__Records from a dataset__.
__________________________________________________

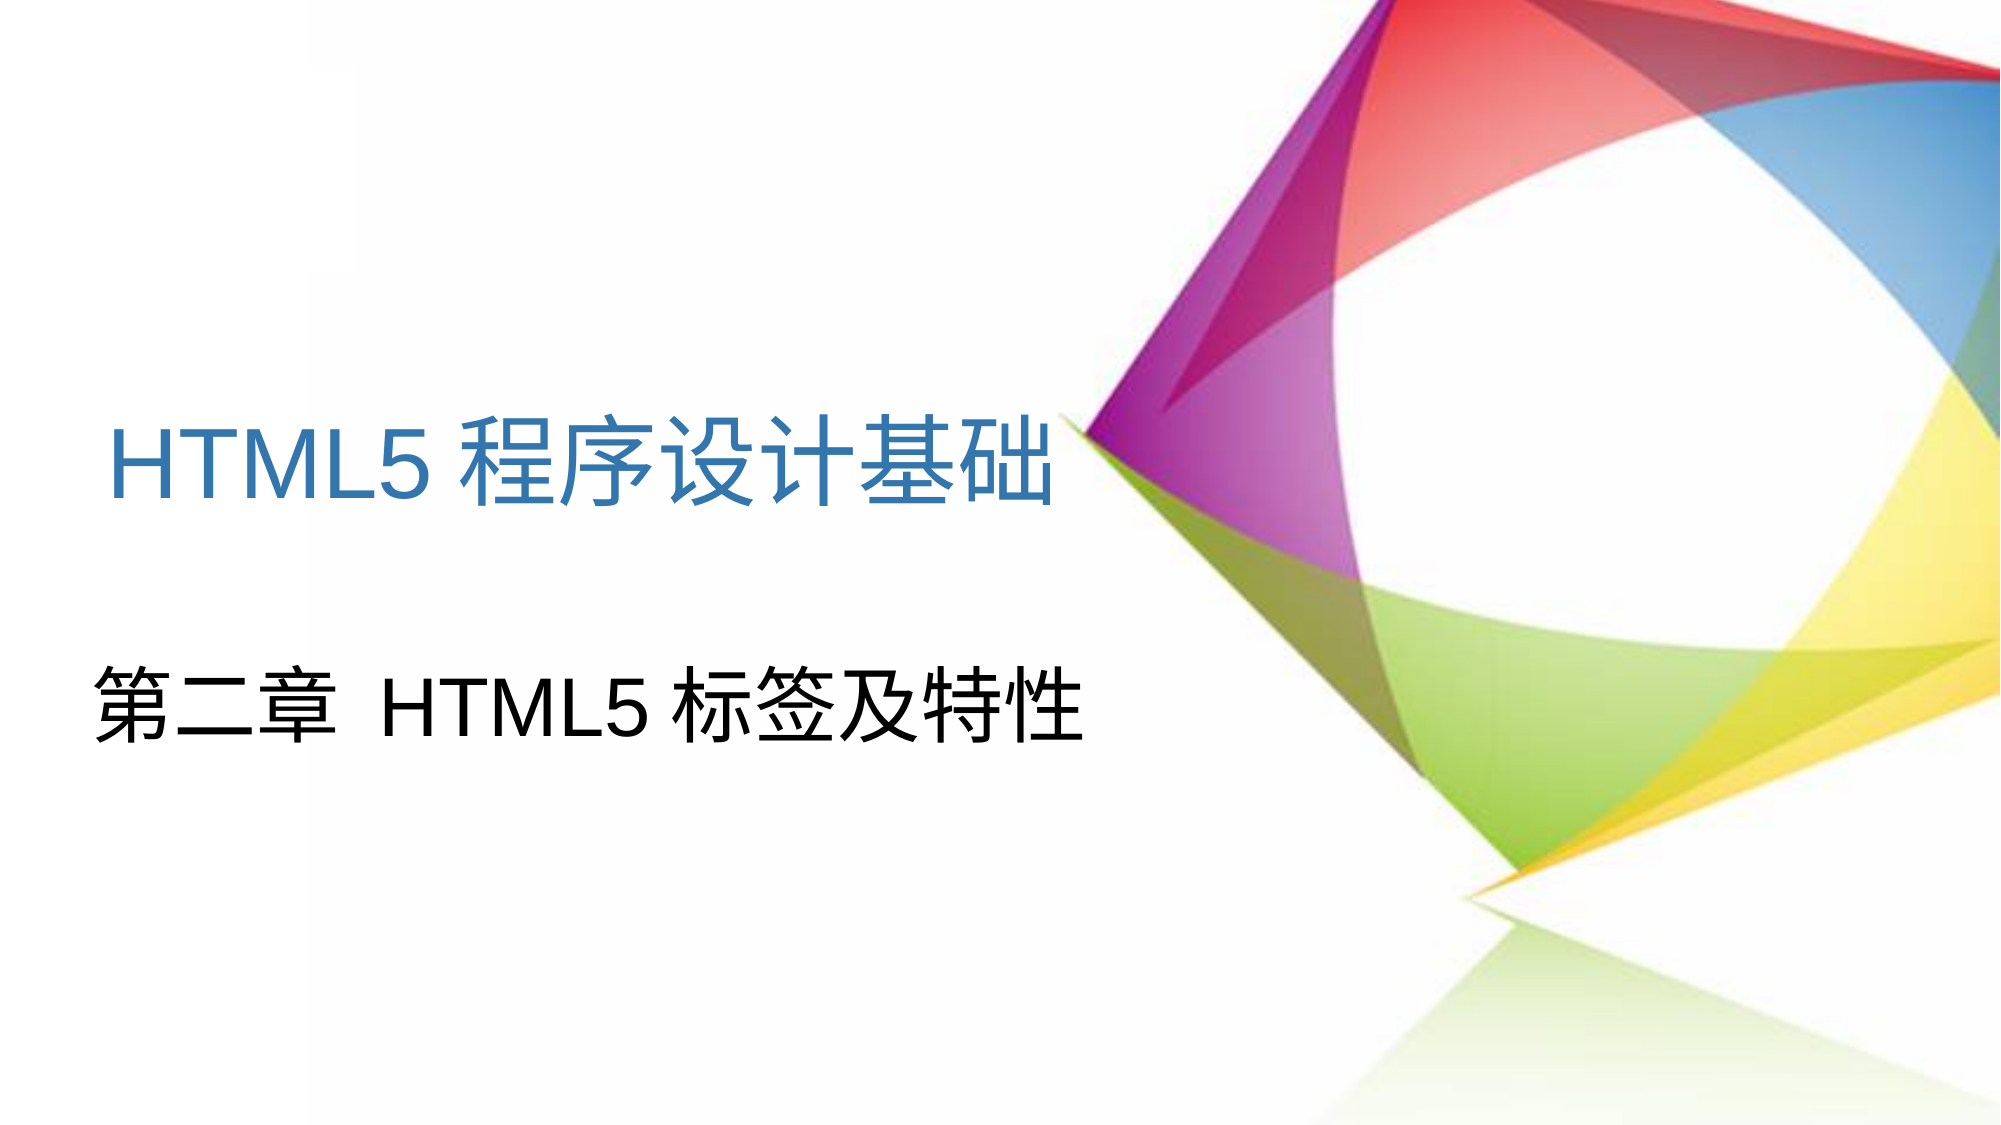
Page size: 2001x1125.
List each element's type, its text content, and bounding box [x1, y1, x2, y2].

subtitle 第二章 HTML5标签及特性 [70, 645, 1107, 746]
picture [306, 0, 2000, 1125]
title HTML5程序设计基础 [77, 354, 1086, 538]
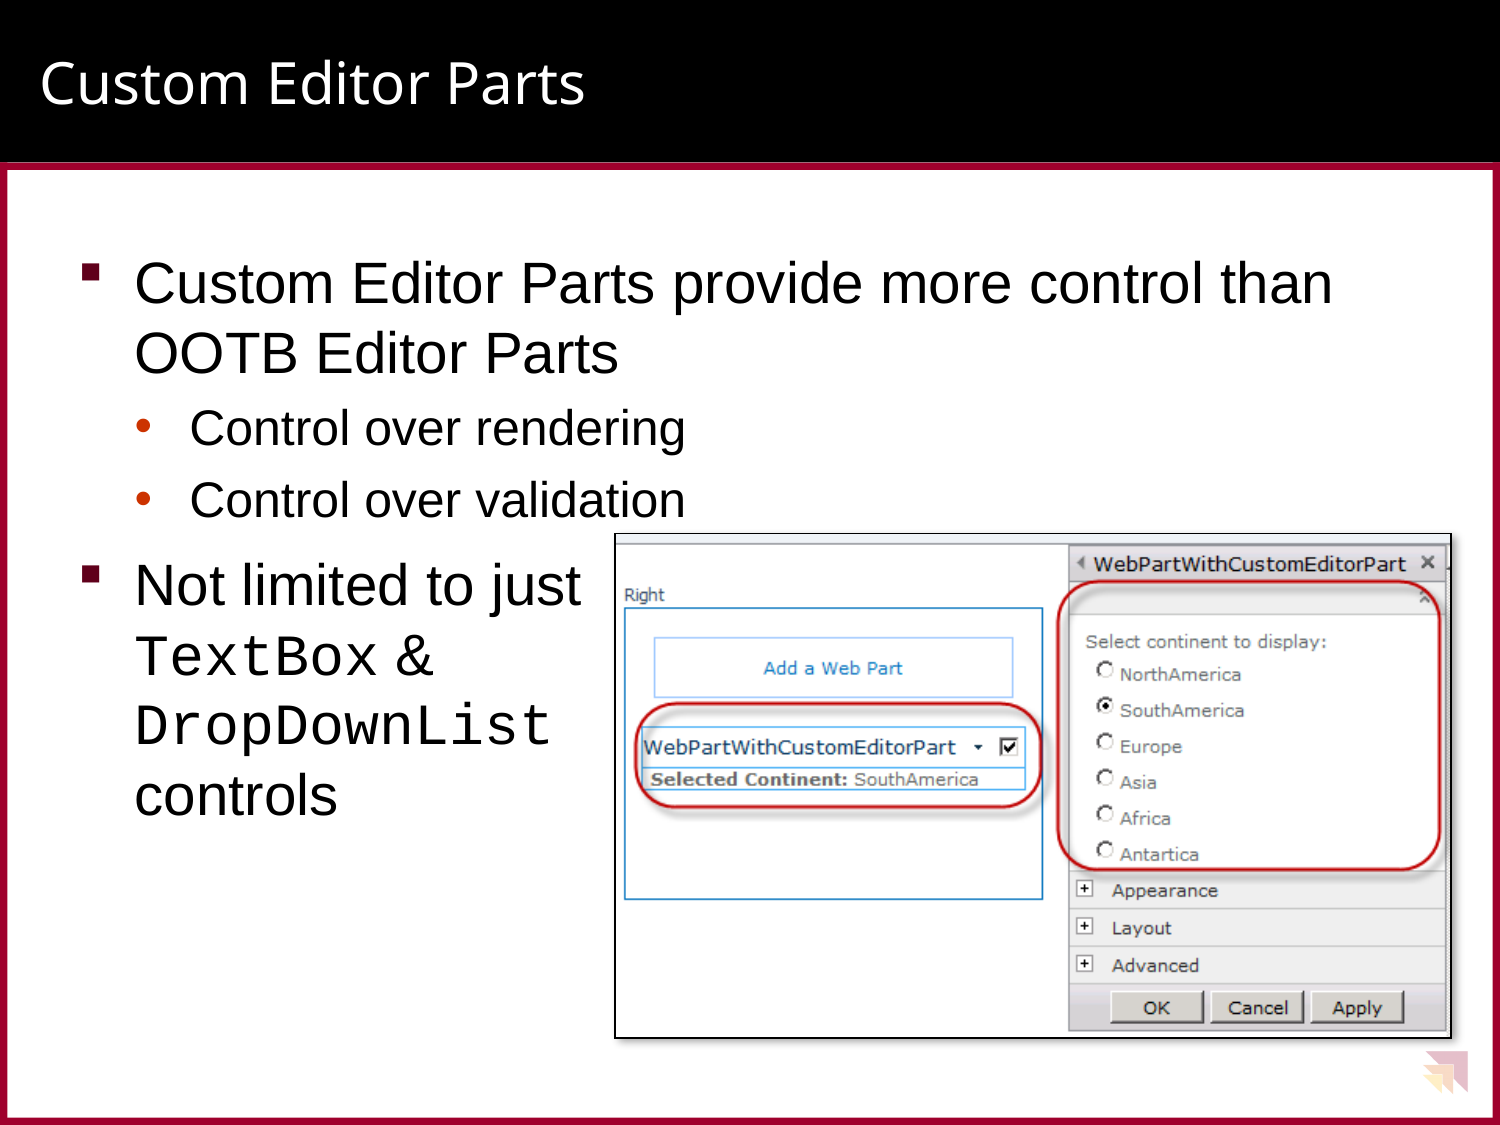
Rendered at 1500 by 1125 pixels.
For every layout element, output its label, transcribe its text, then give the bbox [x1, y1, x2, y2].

title Custom Editor Parts [24, 12, 1438, 150]
list Custom Editor Parts provide more control than OOTB Editor Parts Control over rendering Control over validation Not limited to just TextBox & DropDownList controls [62, 237, 1438, 1088]
picture [615, 534, 1451, 1038]
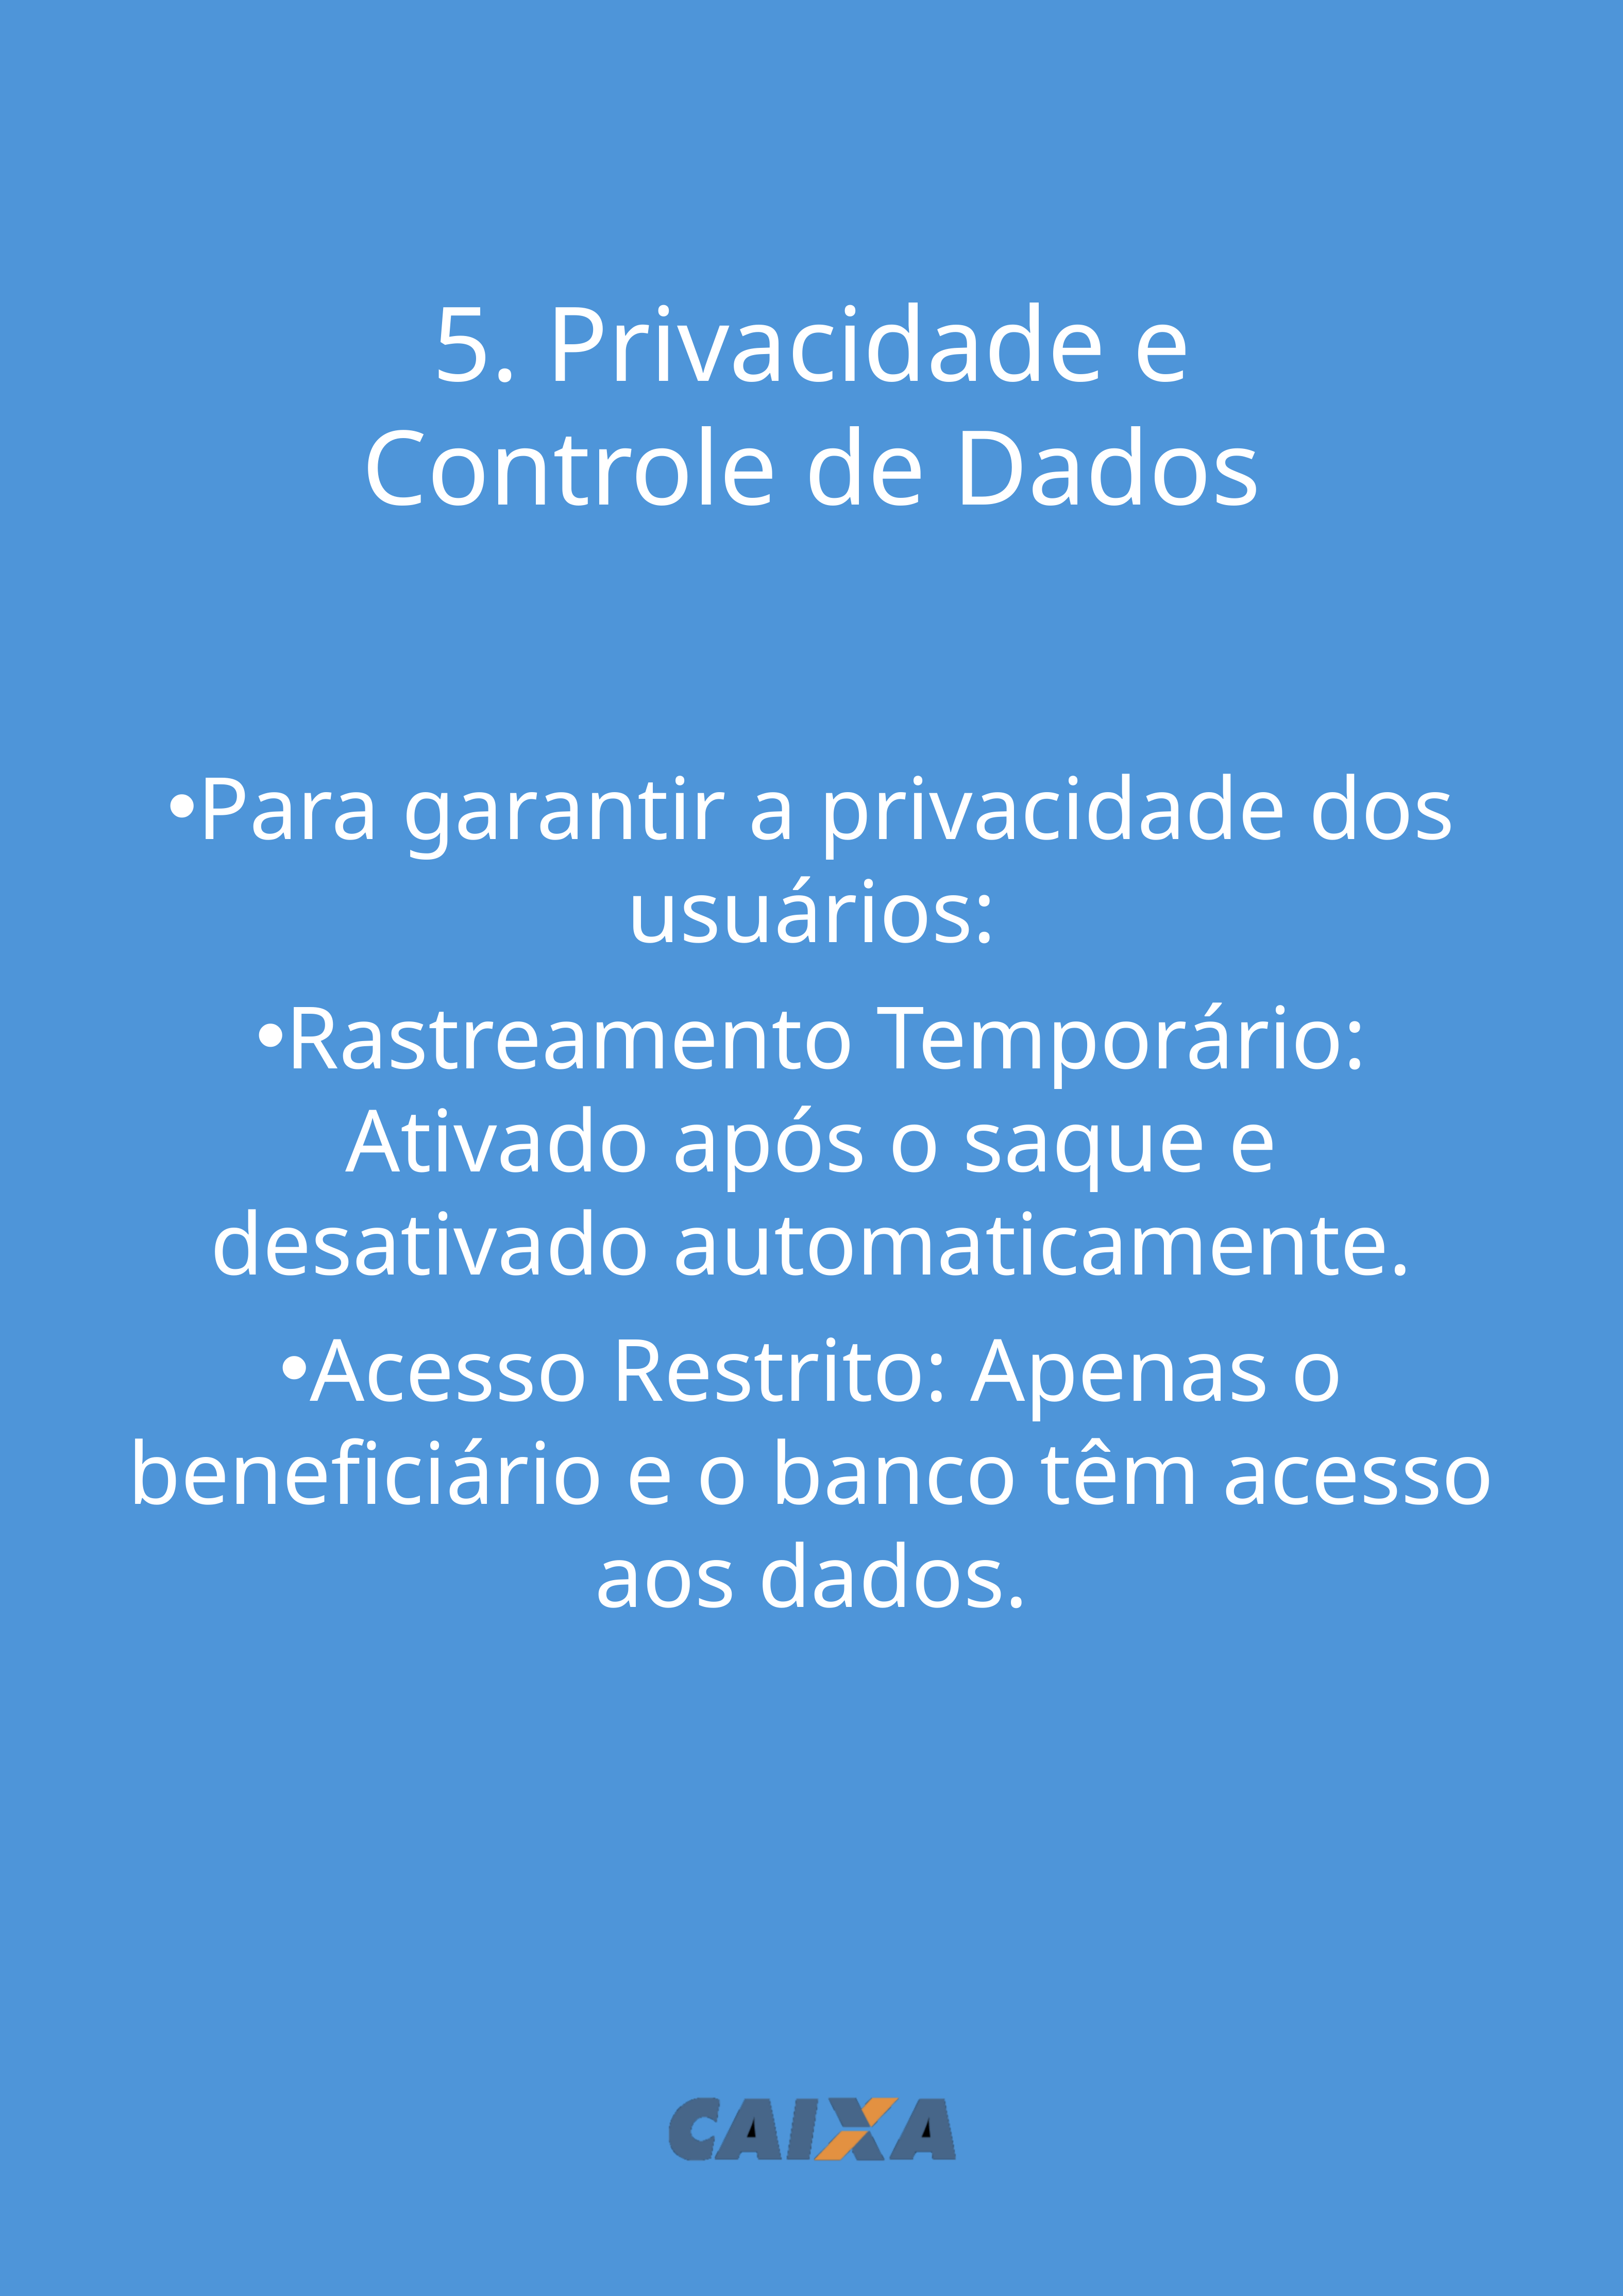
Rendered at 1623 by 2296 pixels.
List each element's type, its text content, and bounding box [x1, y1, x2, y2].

__________________________________________________

If a line in the records above contains "pixels", copy that line.

Rendered at 1500 by 1125 pixels.
Rendered at 1623 by 2296 pixels.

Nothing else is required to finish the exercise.